EXERCISE AIM:
Transcribe the records that follow. Keep every word exactly, and drop the pictures.

RECORDS FOR THE EXERCISE:
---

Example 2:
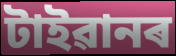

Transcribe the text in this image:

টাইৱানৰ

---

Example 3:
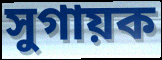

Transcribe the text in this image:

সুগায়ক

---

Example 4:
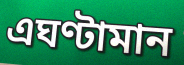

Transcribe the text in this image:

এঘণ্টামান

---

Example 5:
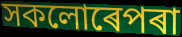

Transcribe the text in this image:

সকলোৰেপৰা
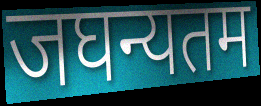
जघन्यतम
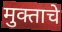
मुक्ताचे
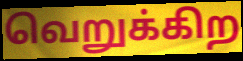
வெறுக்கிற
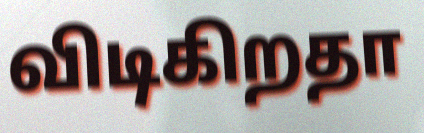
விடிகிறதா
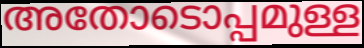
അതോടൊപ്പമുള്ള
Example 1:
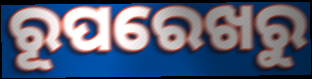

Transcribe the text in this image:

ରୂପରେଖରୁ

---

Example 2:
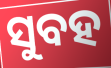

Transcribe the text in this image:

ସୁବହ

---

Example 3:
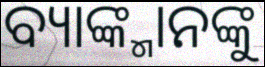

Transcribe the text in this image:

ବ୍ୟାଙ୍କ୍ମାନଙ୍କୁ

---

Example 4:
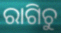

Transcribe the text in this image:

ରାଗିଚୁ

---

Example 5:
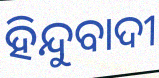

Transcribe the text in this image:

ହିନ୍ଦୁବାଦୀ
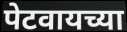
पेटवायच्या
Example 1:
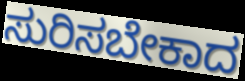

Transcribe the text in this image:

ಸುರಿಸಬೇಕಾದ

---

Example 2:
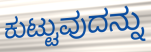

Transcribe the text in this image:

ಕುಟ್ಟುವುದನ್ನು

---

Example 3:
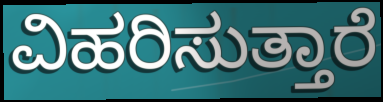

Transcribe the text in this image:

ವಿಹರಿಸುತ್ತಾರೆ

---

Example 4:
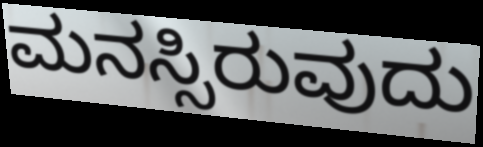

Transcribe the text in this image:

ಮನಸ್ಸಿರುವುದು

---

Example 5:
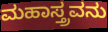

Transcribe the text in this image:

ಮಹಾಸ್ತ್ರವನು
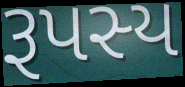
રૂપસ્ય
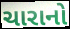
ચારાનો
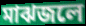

YOUR SOLUTION:
---

Example 2:

Transcribe the text in this image:

টাইৱানৰ

---

Example 3:

Transcribe the text in this image:

সুগায়ক

---

Example 4:

Transcribe the text in this image:

এঘণ্টামান

---

Example 5:

Transcribe the text in this image:

সকলোৰেপৰা
जघन्यतम
मुक्ताचे
வெறுக்கிற
விடிகிறதா
അതോടൊപ്പമുള്ള
Example 1:

Transcribe the text in this image:

ରୂପରେଖରୁ

---

Example 2:

Transcribe the text in this image:

ସୁବହ

---

Example 3:

Transcribe the text in this image:

ବ୍ୟାଙ୍କ୍ମାନଙ୍କୁ

---

Example 4:

Transcribe the text in this image:

ରାଗିଚୁ

---

Example 5:

Transcribe the text in this image:

ହିନ୍ଦୁବାଦୀ
पेटवायच्या
Example 1:

Transcribe the text in this image:

ಸುರಿಸಬೇಕಾದ

---

Example 2:

Transcribe the text in this image:

ಕುಟ್ಟುವುದನ್ನು

---

Example 3:

Transcribe the text in this image:

ವಿಹರಿಸುತ್ತಾರೆ

---

Example 4:

Transcribe the text in this image:

ಮನಸ್ಸಿರುವುದು

---

Example 5:

Transcribe the text in this image:

ಮಹಾಸ್ತ್ರವನು
રૂપસ્ય
ચારાનો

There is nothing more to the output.